Под Астраханью, в рыбачьем поселке, затерявшемся в плавнях, жили родственники писателя Витеньки. Отец его, заместитель директора чудесного заповедника Аскания-Нова, был из местных, выдвиженец, умер несколько лет тому назад, но осталась куча простоволосой родни. Свои первые рассказы и повесть Витенька и выудил в тех краях, в Ахтубе.
Поселок был браконьерским раем, царством рыбы и икры, мелкой воды и глухого тростника. Каждый пацан гонял на моторке, как на велосипеде, и Таня со своим писателем, рванув мотор, улетала ранним утром с дальней песчаной отмели, выше по течению, и она только диву давалась, как в глухом тростнике, в неопределенных рукавах без опознавательных знаков он находил дорогу и вывозил ее каждый раз к длинному, в форме ложки с тонким черенком, острову с круглым песчаным пляжем, черпающим волжскую воду.
Горячий желтый песок, несчитаные тысячи мальков на отмелях и новая любовь с этим огромным, под метр девяносто, человеком. Всё устройство его было другое – и хорошо, и отлично, хотя не совсем впопад, не совсем в ногу, но это мелочи, потом отладится… Он всё дивился ее малости, ставил на ладонь ее короткую ступню, и она терялась в его руке. Он был, несмотря на свои тридцать, довольно заезженный мужик, часто менявший женщин от небезосновательной неуверенности, а с этой малявкой он был гигант, и приключение их было острым: она как-никак бросила жениха. А оттого что Витенька прекрасно знал Андрея, симпатизировал ему как младшему товарищу, всегда проигрывал ему в преферанс и не раз в его доме напивался, всё делалось еще острее.
И волосы еще не успели как следует отрасти на Танькином бритом лобке, как почувствовала она: снова забеременела.
“И вот теперь-то я рожу”, – торжество радостной мести наполняло ее.
Почти месяц они с писателем провалялись на песке. Запах рыбы стал Тане невыносим, а картошка в этих местах была куда ценнее осетрины.
Он клал руку на ее втянутый живот – и куда же это всё поместится? Ребенок-то будет большой! – беспокоился он.
То, что происходило внутри ее живота, его дико интересовало, и он уже любил то, что там, в животе, жило, и тревожился, и засыпал, укладывая всю Таньку себе на плечо и ладонью запечатывая щекотно покалывающий мускулистый вход и выход.
Они расписались в поселковом загсе в пять минут. Подружка двоюродной сестры заведовала этим скромным учреждением. Никакого заявления они не подавали, просто зашли с паспортами, заплатили рубль двадцать и получили брачное свидетельство и лиловую печать. День, конечно, был тот самый, на который было назначено ее бракосочетание с Андреем.

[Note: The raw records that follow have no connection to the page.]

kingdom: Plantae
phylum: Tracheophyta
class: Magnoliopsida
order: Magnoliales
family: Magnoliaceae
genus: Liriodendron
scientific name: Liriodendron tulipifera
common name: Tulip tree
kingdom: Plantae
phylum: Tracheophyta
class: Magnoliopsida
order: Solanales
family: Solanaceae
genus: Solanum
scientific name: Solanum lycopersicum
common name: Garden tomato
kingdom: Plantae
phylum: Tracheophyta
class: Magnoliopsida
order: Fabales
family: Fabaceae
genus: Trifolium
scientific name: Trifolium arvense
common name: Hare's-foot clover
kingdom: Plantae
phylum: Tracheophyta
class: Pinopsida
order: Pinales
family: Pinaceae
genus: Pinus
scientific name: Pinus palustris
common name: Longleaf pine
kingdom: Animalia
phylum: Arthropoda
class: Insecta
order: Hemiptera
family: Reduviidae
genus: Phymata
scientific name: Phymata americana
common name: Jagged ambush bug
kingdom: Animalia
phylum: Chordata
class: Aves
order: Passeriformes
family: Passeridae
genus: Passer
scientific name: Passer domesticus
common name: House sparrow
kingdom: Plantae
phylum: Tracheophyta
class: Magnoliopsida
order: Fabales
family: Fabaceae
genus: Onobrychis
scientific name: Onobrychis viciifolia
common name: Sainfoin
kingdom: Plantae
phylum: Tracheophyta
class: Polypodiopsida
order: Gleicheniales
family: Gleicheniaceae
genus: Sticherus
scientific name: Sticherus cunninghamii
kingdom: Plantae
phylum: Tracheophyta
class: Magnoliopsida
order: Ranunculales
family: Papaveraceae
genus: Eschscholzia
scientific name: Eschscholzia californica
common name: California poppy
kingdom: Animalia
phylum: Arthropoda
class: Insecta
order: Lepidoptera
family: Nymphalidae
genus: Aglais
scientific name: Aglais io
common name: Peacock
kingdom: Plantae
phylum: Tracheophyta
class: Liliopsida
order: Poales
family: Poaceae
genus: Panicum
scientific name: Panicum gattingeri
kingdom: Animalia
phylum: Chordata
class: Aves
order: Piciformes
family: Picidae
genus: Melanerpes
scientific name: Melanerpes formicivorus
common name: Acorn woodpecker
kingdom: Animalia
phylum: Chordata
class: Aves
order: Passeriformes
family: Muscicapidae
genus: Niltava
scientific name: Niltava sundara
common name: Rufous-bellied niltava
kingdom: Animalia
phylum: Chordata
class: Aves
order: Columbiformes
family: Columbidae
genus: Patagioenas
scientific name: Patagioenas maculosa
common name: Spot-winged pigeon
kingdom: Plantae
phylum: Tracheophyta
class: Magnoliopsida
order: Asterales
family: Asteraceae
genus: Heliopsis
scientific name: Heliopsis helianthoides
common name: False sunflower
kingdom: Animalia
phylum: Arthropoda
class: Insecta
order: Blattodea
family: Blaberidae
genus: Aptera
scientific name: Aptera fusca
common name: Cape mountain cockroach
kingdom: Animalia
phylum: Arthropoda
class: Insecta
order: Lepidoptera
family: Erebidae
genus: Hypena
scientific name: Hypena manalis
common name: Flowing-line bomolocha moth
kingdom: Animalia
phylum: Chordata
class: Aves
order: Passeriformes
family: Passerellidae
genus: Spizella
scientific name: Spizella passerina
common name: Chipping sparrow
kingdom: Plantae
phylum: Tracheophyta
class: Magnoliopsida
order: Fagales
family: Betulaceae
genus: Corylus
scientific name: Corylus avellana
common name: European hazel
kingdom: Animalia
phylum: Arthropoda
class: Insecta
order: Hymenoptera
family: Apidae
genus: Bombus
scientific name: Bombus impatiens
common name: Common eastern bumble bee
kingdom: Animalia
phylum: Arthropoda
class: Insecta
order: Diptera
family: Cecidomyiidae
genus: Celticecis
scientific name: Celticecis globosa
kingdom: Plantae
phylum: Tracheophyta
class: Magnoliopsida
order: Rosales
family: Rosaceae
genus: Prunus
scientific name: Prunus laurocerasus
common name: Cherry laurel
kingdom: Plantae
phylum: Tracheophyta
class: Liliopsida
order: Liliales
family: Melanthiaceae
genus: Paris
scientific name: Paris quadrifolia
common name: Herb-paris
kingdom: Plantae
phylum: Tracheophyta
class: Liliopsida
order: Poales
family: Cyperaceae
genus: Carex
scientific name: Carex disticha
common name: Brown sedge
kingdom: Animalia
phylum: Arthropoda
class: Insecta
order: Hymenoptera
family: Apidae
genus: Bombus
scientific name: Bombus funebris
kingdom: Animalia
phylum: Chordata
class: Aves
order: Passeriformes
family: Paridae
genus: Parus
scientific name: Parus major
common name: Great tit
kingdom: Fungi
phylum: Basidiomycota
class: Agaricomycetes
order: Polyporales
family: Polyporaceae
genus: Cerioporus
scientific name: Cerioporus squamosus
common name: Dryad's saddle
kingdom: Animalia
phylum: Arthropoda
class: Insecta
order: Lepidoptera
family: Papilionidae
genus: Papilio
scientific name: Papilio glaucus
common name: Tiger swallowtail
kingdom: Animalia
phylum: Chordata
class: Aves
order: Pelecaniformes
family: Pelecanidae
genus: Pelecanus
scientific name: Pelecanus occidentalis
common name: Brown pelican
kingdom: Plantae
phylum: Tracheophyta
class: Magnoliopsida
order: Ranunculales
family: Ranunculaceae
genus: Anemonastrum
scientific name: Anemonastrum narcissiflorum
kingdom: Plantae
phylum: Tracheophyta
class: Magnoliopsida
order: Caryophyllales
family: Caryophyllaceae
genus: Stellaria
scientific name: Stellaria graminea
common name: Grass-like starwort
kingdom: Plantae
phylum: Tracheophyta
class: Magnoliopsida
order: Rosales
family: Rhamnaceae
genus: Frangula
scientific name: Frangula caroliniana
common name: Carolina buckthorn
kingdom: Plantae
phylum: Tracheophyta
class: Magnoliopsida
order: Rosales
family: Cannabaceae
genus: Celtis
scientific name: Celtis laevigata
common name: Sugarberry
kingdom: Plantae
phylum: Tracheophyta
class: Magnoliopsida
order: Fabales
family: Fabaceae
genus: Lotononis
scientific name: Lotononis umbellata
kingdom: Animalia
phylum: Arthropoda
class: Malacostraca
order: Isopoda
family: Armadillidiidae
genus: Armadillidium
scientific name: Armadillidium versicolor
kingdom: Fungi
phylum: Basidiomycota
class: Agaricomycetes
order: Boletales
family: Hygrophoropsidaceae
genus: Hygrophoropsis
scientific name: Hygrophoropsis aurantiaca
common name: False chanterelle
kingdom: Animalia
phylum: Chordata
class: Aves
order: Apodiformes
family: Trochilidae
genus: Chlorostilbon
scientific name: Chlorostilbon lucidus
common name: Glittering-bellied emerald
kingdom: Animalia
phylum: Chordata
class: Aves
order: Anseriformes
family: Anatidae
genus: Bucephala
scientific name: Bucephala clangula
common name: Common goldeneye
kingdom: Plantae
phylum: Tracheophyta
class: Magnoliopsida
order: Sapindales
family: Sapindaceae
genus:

Мысль об Андрее Таня гнала прочь. При этом всё время возникало: “О, не забыть сказать!”
Загоревшая, сбросившая обожженную кожу и снова загоревшая, Таня вернулась в Москву только к середине августа. Без всякого предупреждения она прямо с вокзала привела Виктора домой и объявила Галине Ефимовне:
– Мамочка, мой муж. Виктор.
Галина Ефимовна оторопела: “Ну, Таня! Что хочет, то и делает!”
Он не был особенно хорош собой, этот муж: простонародное лицо, надвое надо лбом распадающиеся слабые волосы, грубые надбровья. Ростом был велик, что на маленьких женщин производит большое впечатление. Речь же его была неожиданно интеллигентная, держался он хорошо.
Галина Ефимовна с чайником отправилась на кухню и долго не возвращалась. Когда Таня пришла за ней и за чайником, мать горько плакала на скамеечке возле ванной: Андрюшку жалко!
Газ под чайником забыла зажечь.
Началась сложная и нешуточная жизнь. Таня вышла на свою первую работу. В тот же день приехал в институт Андрей. Встретил. Он не знал, что Таня вышла замуж. Таня с Виктором общим друзьям ничего не сказали: брак пока был тайным.
– Пойдем куда-нибудь посидим, – предложил Андрей.